I was inspired by your bleach projects and was going to make matching tshirts for my DIL & GD. I could not find a colored baby onesie to save my life. So, I did the same thing only used spray color instead of bleach. My technique was a bit unpracticed, but it worked. No photos as it took so long for me to work through it, I had to finish and mail out without them. Thanks for the crafting idea!


----------



## aljellie (Mar 4, 2011)

That's not just cool, that's supercool. You could actually sell those on Etsy.


----------



## Jlee2dogs (Apr 24, 2013)

Awesome! Love it and will try it soon. Many thanks for the great photo and sharing the instructions.


----------



## grannysk (Nov 7, 2011)

????????


----------



## String Queen (Apr 9, 2012)

Very cool indeed!! One of a kind!!


----------



## Deasert Jewel (Jun 5, 2016)

Fantastic you clever lady you! Haha


----------



## Damama (Oct 2, 2011)

Turned out so pretty, well done.


----------



## Susan Marie (Jul 26, 2013)

That came out wonderfully.


----------



## Hazel Blumberg - McKee (Sep 9, 2011)

________________________________________

- **Problem set**
[1] Answer these questions about the craft forum thread:
(a) What did the first poster use in place of bleach?
(b) On which site does aljellie say the items could be sold?
(c) What date is shown next to String Queen's name?
[2] Carry on the craft forum thread from the point where it stops.

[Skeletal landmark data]

________________________________________

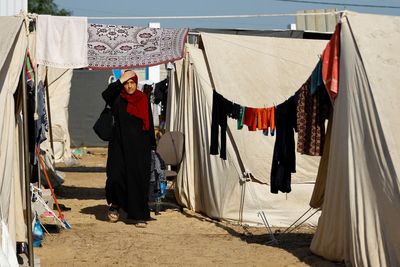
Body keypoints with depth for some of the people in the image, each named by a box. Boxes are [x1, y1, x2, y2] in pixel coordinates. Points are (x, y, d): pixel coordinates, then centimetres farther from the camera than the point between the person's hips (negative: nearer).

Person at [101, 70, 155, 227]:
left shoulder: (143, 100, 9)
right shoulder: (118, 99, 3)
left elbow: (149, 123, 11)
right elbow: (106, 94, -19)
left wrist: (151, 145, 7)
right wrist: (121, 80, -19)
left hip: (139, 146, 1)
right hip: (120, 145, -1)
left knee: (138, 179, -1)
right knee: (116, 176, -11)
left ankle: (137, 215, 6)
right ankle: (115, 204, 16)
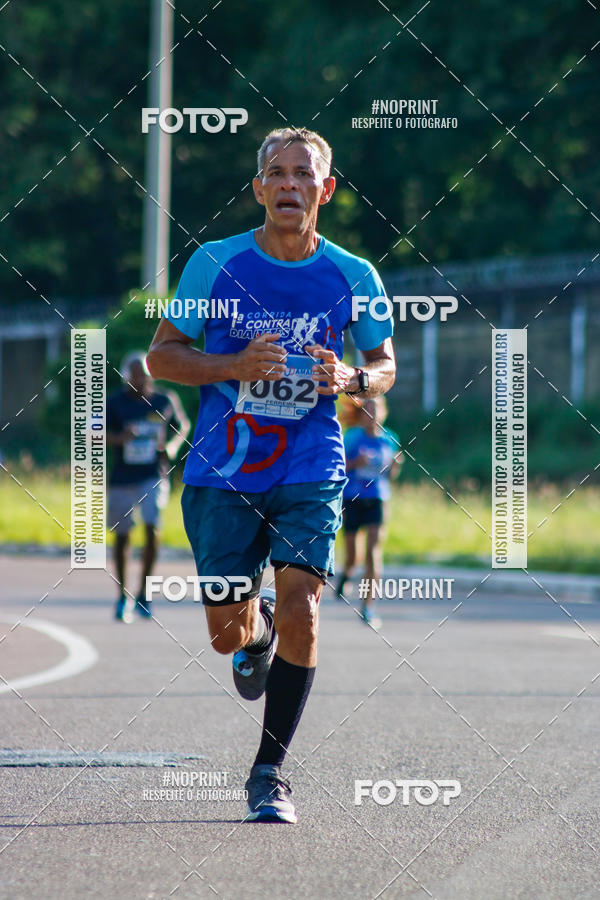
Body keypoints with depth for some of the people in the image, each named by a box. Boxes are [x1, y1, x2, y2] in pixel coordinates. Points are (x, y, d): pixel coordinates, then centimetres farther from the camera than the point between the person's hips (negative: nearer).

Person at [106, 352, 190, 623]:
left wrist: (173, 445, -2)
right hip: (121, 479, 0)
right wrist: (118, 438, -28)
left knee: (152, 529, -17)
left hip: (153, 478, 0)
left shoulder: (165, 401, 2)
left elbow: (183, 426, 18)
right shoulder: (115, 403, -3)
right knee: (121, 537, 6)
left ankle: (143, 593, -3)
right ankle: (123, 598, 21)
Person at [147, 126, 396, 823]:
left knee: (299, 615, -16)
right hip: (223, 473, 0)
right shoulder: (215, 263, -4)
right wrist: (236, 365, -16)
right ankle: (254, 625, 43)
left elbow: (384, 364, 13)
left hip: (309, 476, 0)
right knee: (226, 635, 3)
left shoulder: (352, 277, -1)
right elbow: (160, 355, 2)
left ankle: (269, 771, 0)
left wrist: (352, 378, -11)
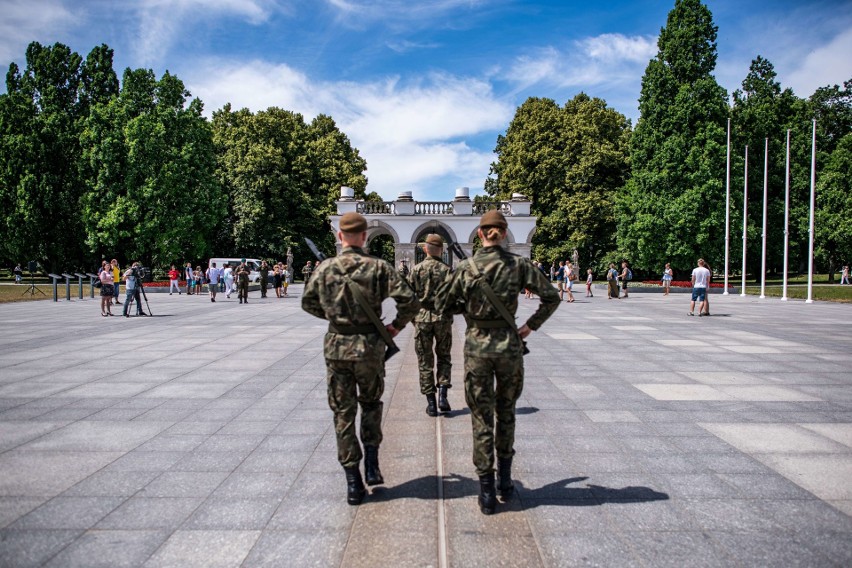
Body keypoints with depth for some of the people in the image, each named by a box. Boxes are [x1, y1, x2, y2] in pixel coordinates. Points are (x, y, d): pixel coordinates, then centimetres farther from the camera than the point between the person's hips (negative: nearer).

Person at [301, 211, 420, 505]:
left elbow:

________________________________________

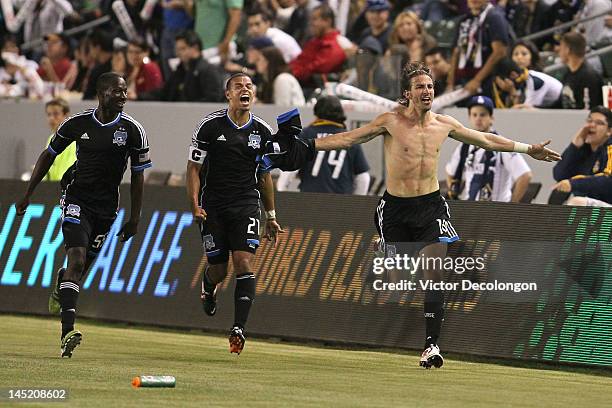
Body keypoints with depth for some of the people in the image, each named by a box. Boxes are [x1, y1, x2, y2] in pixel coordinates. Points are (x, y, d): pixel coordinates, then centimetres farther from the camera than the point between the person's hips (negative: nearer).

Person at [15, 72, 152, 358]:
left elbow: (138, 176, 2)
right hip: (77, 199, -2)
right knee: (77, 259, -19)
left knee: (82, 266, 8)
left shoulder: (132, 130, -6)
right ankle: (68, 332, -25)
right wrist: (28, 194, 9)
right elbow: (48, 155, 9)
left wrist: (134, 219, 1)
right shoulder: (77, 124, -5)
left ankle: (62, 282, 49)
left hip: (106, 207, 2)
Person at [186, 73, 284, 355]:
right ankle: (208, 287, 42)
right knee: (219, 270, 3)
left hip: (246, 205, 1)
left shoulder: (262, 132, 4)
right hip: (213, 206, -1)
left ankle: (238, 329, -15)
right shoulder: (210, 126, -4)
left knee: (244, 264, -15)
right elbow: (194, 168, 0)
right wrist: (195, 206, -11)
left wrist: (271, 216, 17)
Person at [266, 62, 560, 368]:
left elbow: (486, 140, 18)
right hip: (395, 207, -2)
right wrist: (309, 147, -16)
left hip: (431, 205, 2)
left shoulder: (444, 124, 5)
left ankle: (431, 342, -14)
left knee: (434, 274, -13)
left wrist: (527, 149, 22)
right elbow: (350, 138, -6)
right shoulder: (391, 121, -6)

________________________________________

- **Answers for this exercise**
[1]
(a) Spray color
(b) Etsy
(c) Apr 9, 2012

[2]
I just love this! I must have missed your past bleach projects, and I am so sorry that I did.

Hazel


----------



## maureenb (Apr 1, 2011)

it was a bit of trial and error,from leaving the bleach on too long,and finding pin holes in all of the first tee shirts,now,it's bleach,and hand rinse in cold water. Within 5 minutes.


----------



## yogandi (Mar 24, 2012)

Wow! how pretty!


----------



## seedee95758 (Dec 8, 2013)

Very pretty.


----------



## ChristmasTree (Nov 28, 2011)

maureenb said:


> I traced some of my projects onto freezer paper and ironed it on..with the butterfly paper doily,however,I used spray adhesive,let it alone for 5 minutes,then put it on shirt,it is a light tack..


Thanks, this sounds like a fun project.


----------



## BlueJay21 (Jan 4, 2013)

This is a great technique. I really must give it a try. Thank you for the instructions.


----------



## wordancer (May 4, 2011)

How super clever!! Thanks!


----------



## yona (Feb 7, 2011)

Beautiful.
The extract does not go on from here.